Another deal with 11.11.11 is that his brother is getting married October 1st and although they said they don't mind if we get married right after them in November it still feels slightly awkward. Someone also said that the 11.11.11 is going to be used widely and takes away from the specialness of having your own unique day. They are stating that it would be CLIQUE.
04/10/2011
Upon discussing the dates and trying to decide a date my friend told me of a fun and exciting way that you can create a special wedding date by adding your birthdays together.
My birthday is 05/29 =34 His Birthday is 02/04 = 6 Together that is 40.
That makes the date could be 4/1/2011, 4/10/2011, 4/30/11 ( which 4/30 is out )
I thought this was super cute and creative. We really like 4/10/11
Getting married in April would eliminate the problem with the name change and all that fun stuff. I just am afraid of rain or it being hot. I am not a fan of hot weather. We both like the cooler seasons.
May isn't an option because that’s mine and my daughters birthday month and I am not a huge fan of summer so May – September is out.I just really wanted my fellow mommies opinion on dates to get married. I know no one can choose my date but me but its always nice to have others advice ;)
Thanks in advance
Merissa
I would put both dates on a piece of paper in a hat and Pick one ! Which ever one you choose- was meant to be :-) GL congratulations
I had a beautiful outdoor April wedding in 2008 and my friend had an April wedding this year with great weather! So, I'm partial to April! Good luck!
I wanted to get married on Halloween, but we had to move it up. (the friend who introduced us was going to africa for the peace corps) so we picked a random wed and got married in Vegas. Best thing we could have done. No headache.
It's the marriage that matters. Everything else is cake.
Another thing to consider, is the proximity to holidays. A lot of people take time off for Thanksgiving and Christmas. You might run into problems, with people not being able to take additional time off for your wedding (should anyone need to), if they already have holiday plans. The November date is pretty close to Thanksgiving.
I'd say April. If you are planning on having him adopt your daughter, and her take his last name, all of that will require some time to get the paperwork completed. I'm assuming that you want her name on all her school records (and amongst her friends at school) to be the same and not change after school gets going.
Also, I just don't see the point in waiting any longer. It sounds like you have been together for awhile, so why delay for a "catchy" date?

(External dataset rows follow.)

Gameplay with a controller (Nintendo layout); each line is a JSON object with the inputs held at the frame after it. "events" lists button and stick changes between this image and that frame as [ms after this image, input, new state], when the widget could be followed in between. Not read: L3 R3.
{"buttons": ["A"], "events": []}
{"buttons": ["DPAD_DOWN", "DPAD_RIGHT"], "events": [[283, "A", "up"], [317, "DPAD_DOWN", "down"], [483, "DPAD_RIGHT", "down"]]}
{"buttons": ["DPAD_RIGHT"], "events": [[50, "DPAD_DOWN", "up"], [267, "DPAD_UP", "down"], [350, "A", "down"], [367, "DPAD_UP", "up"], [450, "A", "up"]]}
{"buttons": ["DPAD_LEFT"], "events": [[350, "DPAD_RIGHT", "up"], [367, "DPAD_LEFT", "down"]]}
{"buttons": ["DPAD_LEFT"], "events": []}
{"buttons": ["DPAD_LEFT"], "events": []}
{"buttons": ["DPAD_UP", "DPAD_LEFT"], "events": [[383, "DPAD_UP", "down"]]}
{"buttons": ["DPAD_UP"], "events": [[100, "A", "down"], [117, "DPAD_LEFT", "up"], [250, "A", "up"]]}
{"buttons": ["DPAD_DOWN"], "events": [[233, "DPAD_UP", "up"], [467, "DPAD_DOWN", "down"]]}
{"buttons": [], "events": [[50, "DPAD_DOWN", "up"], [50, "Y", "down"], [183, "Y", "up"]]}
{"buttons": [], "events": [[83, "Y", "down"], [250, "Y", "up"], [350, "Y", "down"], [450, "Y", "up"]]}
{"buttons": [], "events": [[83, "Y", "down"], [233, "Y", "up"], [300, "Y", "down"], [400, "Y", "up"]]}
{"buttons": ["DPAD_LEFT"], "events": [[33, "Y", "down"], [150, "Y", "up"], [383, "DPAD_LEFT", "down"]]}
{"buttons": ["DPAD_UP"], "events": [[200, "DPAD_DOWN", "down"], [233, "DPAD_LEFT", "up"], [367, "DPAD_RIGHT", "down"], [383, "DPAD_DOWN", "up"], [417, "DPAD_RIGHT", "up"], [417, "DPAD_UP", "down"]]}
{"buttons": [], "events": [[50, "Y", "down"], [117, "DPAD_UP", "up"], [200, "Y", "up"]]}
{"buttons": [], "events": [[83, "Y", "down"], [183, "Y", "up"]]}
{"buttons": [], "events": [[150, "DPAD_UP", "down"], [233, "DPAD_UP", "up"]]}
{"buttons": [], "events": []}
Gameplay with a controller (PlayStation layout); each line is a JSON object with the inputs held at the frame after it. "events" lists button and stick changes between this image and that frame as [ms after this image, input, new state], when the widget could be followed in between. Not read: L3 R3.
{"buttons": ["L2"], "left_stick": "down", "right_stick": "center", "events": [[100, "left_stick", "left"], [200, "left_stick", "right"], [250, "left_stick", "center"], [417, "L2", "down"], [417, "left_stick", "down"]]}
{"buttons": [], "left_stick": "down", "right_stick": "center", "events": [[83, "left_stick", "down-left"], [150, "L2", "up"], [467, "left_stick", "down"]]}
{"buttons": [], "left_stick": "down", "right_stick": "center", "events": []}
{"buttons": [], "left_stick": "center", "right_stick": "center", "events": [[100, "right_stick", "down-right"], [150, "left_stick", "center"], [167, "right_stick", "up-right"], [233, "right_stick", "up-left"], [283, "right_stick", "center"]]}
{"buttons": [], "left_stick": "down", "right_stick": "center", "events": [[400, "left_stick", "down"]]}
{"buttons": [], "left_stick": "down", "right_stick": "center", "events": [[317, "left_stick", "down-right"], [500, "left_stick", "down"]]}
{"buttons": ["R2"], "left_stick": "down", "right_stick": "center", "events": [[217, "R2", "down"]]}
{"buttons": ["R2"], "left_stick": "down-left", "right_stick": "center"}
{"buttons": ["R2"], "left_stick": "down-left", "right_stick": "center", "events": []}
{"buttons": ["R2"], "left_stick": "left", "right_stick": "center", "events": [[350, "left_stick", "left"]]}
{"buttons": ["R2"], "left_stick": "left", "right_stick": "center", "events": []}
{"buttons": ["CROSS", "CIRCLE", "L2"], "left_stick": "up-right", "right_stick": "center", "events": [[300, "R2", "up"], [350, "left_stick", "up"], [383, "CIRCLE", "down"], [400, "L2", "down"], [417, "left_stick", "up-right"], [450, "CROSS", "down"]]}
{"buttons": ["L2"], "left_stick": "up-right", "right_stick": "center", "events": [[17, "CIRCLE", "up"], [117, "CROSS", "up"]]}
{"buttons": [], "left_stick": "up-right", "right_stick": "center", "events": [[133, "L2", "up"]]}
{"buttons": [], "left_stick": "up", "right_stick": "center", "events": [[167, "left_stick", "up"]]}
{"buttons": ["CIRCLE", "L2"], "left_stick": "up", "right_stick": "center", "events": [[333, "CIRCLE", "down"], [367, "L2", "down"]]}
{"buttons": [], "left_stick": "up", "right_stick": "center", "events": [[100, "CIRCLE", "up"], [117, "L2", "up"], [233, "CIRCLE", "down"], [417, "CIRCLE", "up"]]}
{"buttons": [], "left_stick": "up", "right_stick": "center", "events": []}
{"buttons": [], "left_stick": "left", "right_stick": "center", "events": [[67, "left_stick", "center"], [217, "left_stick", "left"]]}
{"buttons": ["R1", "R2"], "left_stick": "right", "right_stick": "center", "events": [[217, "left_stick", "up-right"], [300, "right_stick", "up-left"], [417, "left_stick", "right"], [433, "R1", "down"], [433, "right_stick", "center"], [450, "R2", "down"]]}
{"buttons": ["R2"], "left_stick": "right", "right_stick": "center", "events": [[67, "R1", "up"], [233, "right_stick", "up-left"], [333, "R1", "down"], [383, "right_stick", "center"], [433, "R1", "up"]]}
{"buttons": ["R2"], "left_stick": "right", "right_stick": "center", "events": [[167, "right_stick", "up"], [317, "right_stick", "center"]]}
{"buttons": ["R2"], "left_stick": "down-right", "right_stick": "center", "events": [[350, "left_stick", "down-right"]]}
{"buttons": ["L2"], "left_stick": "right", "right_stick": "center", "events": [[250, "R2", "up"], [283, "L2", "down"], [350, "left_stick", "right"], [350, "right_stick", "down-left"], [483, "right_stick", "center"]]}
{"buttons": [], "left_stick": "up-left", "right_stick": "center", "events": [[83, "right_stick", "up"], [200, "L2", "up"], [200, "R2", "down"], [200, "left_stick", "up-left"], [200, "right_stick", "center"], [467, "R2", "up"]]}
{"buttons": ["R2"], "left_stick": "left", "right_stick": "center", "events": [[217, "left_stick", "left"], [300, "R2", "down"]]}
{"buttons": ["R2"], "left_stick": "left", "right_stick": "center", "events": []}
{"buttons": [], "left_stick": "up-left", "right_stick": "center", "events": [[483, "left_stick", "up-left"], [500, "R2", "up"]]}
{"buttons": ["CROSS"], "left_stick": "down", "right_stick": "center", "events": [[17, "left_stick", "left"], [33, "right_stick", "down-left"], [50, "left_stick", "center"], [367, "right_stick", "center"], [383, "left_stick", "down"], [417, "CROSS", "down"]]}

If you can get the details worked out, the sooner the better!
Here's another "reason" you may not have thought of... if you pick an early enough date in April, it could be Spring Break. And when you get ready to celebrate your anniversary(ies) in years to come, it might be easier to plan if your daughter is out of school, rather that trying to get someone to come stay with her so you can go away overnight somewhere.
Regardless, of what date you decide upon.... Congratulations!
Good grief! I would get on a plane and elope in Vegas this wknd ;)
When I planned my wedding, I went with my favorite season... fall. Which is the best season in Texas as I was trying to avoid sweaty humid pictures in this sticky Texas heat.
Think about the weather, the flowers you love and will the be in season at that time of year, will the ceremonies be crowded and rushed... 11/11/11 might be crazy and you may have to pay a lot more for flowers/reception hall/cake and such due to supply and demand.
I vote for April :) It isn't too hot or too rainy in Texas in April, and it is a little more green than it would be in November. Also, remember a lot of people save their time off in November for traveling during Thanksgiving, so many may not be able to travel if they just came down for the Oct wedding, and then will be traveling again at Thanksgiving. Just something to think about.
I say April... it gives family more time between weddings and I also agree the 11-11-11 will be used by a TON of people...
I say go for the date that will have the most meaning. Chances are that no matter what date you pick you future husband will have difficulty remembering the date (unassisted) regardless of what you choose. My anniversary is in November but it is not really a significant date as we just picked it because it worked with our schedules. My husband and I celebrate each year on the anniversary of our first date (August), that has more meaning to us. I agree that the 11/11/11 will be a sought after date but choosing a date in April will likely take care of the name change issue that you face. What ever you choose just remember you will have to remind him when the anniversary is approaching, LOL.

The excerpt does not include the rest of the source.